A series of laws largely introduced in the interests of public safety are under review. (ABC News)
Laws relating to bicycle helmets, pool fences, electronic cigarettes and even life jackets are being assessed against the perception that Western Australia is a nanny state.
The state’s Parliamentary Select Committee on Personal Choice and Community Safety is conducting a broad review of laws that were largely introduced in the interests of public safety.
Committee chair Aaron Stonehouse from the Liberal Democrats said his goal was to reduce regulation in people’s lives.
The 26-year-old was elected to the Upper House in 2017 and announced he would use his position to advocate for legalising cannabis, e-cigarettes, the use of Tasers for self defence, and relaxing restrictions on paintballing.
Aaron Stonehouse says people should be free to make their own choices. (ABC Radio Perth: Gian De Poloni)
“I think we should be wrestling back a little bit more control over our lives rather than relying on government constantly to coddle us and wrap us in cotton wool,” he told Nadia Mitsopoulos on ABC Radio Perth.
“We should be free to make our own choices and we should bear the responsibility for those choices.
“We should also bare the costs of our actions as well; I don’t think the government should bail us out if we’re being foolish, but for the most part if you’re not hurting anybody else, you should be free to do more or less whatever you like.”
Bike helmets in the firing line
Many of the 100 public submissions received by the committee call for the relaxation of state laws requiring people to wear a helmet while riding a bicycle.
Mr Stonehouse said he believed the mandatory helmet laws introduced in 1991 discouraged people from cycling.
“It’s actually normal people that want to cycle to the shops or cycle to the beach calling for the relaxation of mandatory bike helmet laws in low-risk scenarios,” he said.
Laws mandating the use of helmets have their share of supporters and detractors. (ABC News: Cate Grant)
“If you’re riding on a road that is a 50kph zone or less or on a bike path, it seems rather unnecessary to have a helmet there.

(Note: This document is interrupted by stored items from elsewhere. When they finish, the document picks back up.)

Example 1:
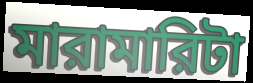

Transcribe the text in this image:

মারামারিটা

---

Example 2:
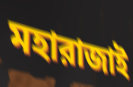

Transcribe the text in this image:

মহারাজাই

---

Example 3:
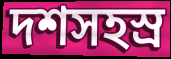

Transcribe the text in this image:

দশসহস্র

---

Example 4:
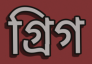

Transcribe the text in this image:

গ্রিগ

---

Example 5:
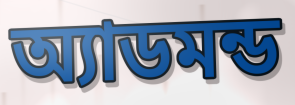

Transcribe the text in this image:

অ্যাডমন্ড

“Ultimately you’re not putting anyone else at risk — you’re really only imposing a risk to yourself.”
Dr Simon Chapman, a professor of public health at the University of Sydney, said while many people didn’t like wearing a helmet, the laws were in place for a reason.
“I’ve never seen anything that suggested if we somehow took the bike helmet away that cardiovascular health would go flying down even further in a positive direction,” he said.

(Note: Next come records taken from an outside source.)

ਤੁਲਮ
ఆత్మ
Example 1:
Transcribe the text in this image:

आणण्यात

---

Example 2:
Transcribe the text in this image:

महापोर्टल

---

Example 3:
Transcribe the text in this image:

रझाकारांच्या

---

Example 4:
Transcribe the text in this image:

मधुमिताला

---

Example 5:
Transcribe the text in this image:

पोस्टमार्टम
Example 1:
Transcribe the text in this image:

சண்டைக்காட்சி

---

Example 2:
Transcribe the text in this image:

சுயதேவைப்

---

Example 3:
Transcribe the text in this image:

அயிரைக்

“Although I have seen people who have had their head split open by falling off bikes and having brain injuries — it’s a massive, massive cost to them.”
ABC Radio Perth listeners were generally happy to see helmets stay.
Anne-Maree: “As a nurse and having seen it all, I agree with these protective laws. ‘Nanny state’ is such an ill-informed way to think and speak. Not everybody cares about their own safety or others.”
Peter: “The concrete is just as hard when your head hits it at 50 kilometres per hour or 100 kilometres per hour. The front of motor vehicles are pretty hard at any speed. The costs for a parent with para- or quadriplegic offspring is impossible to calculate.”
Should ‘vaping’ be legal?
The committee is also assessing whether the use of electronic cigarettes should be made legal in Western Australia.
E-cigarettes heat liquid containing nicotine into vapour for users to inhale and there are various bans on sales of those products across Australia.
Dr Chapman said the legal status of e-cigarettes was not an issue of government regulation but rather one of public health.
“Vaping is probably going to be safer than smoking, but that’s a bit like saying Mount Everest is a lot taller than the Matterhorn, which is also a tall mountain,” he said.
“Both are pretty dangerous mountains to climb.
“We don’t really know what the long-term consequences of vaping are going to be because people haven’t been doing it for long enough.”
Mr Stonehouse said people should be able to have the legal choice to use e-cigarettes if they wished.
“We should assess vaping on its merits and on its applications on how it helps people quit smoking,” he said.
“Just because some supposedly evil corporations want vaping [to be legal] doesn’t mean we should throw the baby out with the bath water.
“People should be able to make their own choices.
“The role of government should be small in our lives — it should primarily prevent us from harming others, but to prevent us from doing harm to ourselves is a rather illegitimate use of government force.”
ABC Radio Perth listeners had mixed opinions on e-cigarettes.
Pete: “E-cigarettes have a whole new set of problems that they cause and they certainly don’t stop the habit effect that keeps people smoking.”
Morro: “The government that governs least governs best. There is no question that WA is a nanny state and also turning into a surveillance state. If you tell people how to live, you end up with a narcissistic, brain-dead society and we’re well on the way.”
The committee is set to table its report by August next year.